Bahwa kebahagiaan bukan terletak pada ada tidaknya harta, pangkat, ataukah sudah mencapai ini ataupun mencapai itu. Kebahagiaan itu letaknya di dalam hati, tidak bisa dibawa pergi kecuali kita yang menyuruhnya untuk tak kembali.

Entah kenapa belakangan ini informasi-informasi seputar arti kebahagiaan, ketiadaan, dan mawas diri kerap mengerubungi diri.
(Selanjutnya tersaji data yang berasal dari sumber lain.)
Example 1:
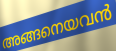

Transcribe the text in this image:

അങ്ങനെയവൻ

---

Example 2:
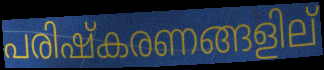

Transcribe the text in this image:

പരിഷ്കരണങ്ങളില്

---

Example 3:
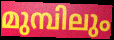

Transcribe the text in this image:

മുമ്പിലും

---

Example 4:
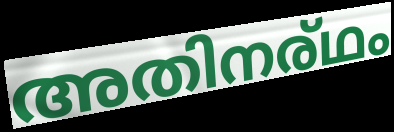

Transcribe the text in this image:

അതിനര്ഥം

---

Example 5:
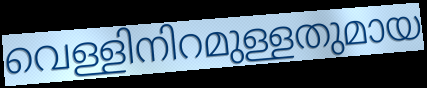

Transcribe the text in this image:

വെള്ളിനിറമുള്ളതുമായ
Pun diluar itu saya percaya bahwa informasi yang memilih sasarannya, berkebalikan dengan pemikiran banyak orang bahwa kita yang memilih informasi.
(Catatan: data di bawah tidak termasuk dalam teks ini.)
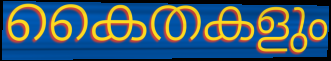
കൈതകളും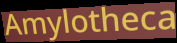
Amylotheca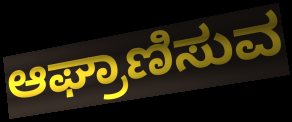
ಆಘ್ರಾಣಿಸುವ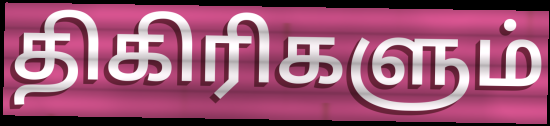
திகிரிகளும்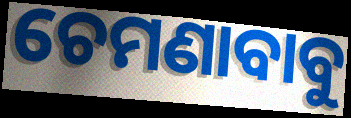
ଚେମଣାବାବୁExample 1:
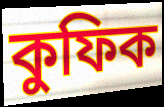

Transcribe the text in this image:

কুফিক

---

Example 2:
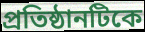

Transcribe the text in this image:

প্রতিষ্ঠানটিকে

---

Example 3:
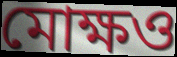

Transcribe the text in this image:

মোক্ষও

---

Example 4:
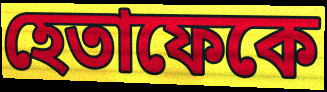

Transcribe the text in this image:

হেতাফেকে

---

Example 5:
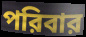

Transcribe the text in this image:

পরিবার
Informasi yang sering berseliweran belakangan ini, mau tidak mau mengingatkan saya untuk terus melihat ke dalam diri, bermeditasi, bahwa semua jawaban yang saya cari tempatnya ada di dalam hati. Dan sadar memilih berbahagia dalam hidup karenanya.
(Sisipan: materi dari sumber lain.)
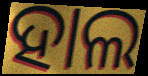
ହାଲ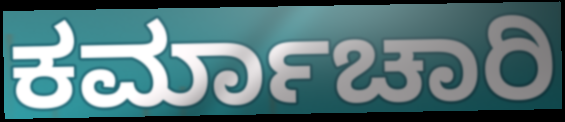
ಕರ್ಮಾಚಾರಿ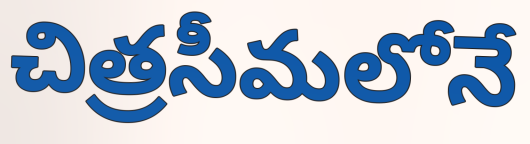
చిత్రసీమలోనే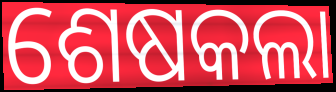
ଶେଷକଲା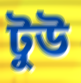
টুউ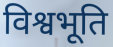
विश्वभूति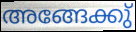
അങ്ങേക്കു്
Quanta, 5000 Kali Lebih Kuat dari Elektromagnetik Otak

Lebih lanjut mengenai ketiadaan dan kebahagiaan, menurut Erbe Sentanu dalam bukunya Quantum Ikhlas, energi paling besar itu disebut Quanta dan wujudnya tak kasat serta tak padat, yang mana sumber terbesarnya berasal dari dalam hati.

Menurut penelitian, medan elektronik hati itu 5000 kali lebih kuat daripada medan elektromagnetik otak. Oleh karena fakta tersebut akhirnya aliran positive feeling menjadi pilihan beliau mengalahkan aliran positive thinking yang menjadi main stream saat ini.

Sampai disini saya pun baru memahami kenapa Aa’ Gym, dai populer dari Bandung, sering sekali menyanyikan lagu ”jagalah hati”. Baru saya sadari bahwa hati adalah sumber energi yang tak pernah mati, sumber kebahagiaan, tempat kita berkomunikasi dengan sang pemilik alam raya, Allah Swt, atau bagaimanapun kita semua menyebut namaNYA.

Bahwa kita semua ternyata berasal dari ketiadaan dan akan kembali menjadi tiada. Bahwa setiap hari kita semua mengalami kelahiran dan kematian, contoh kecilnya keadaan bangun dan tidur, ataupun tenggelamnya pikiran lama dan terbitnya pemikiran baru.

Apa yang kita miliki saat ini sejatinya memang hanya titipan, bahkan semua partikel yang nampak nyata, badan kasar kita, semua berasal dari ketiadaan alias tidak nyata. Oleh karenanya, mari bersama-sama menghapus kesedihan yang terlanjur dirasakan.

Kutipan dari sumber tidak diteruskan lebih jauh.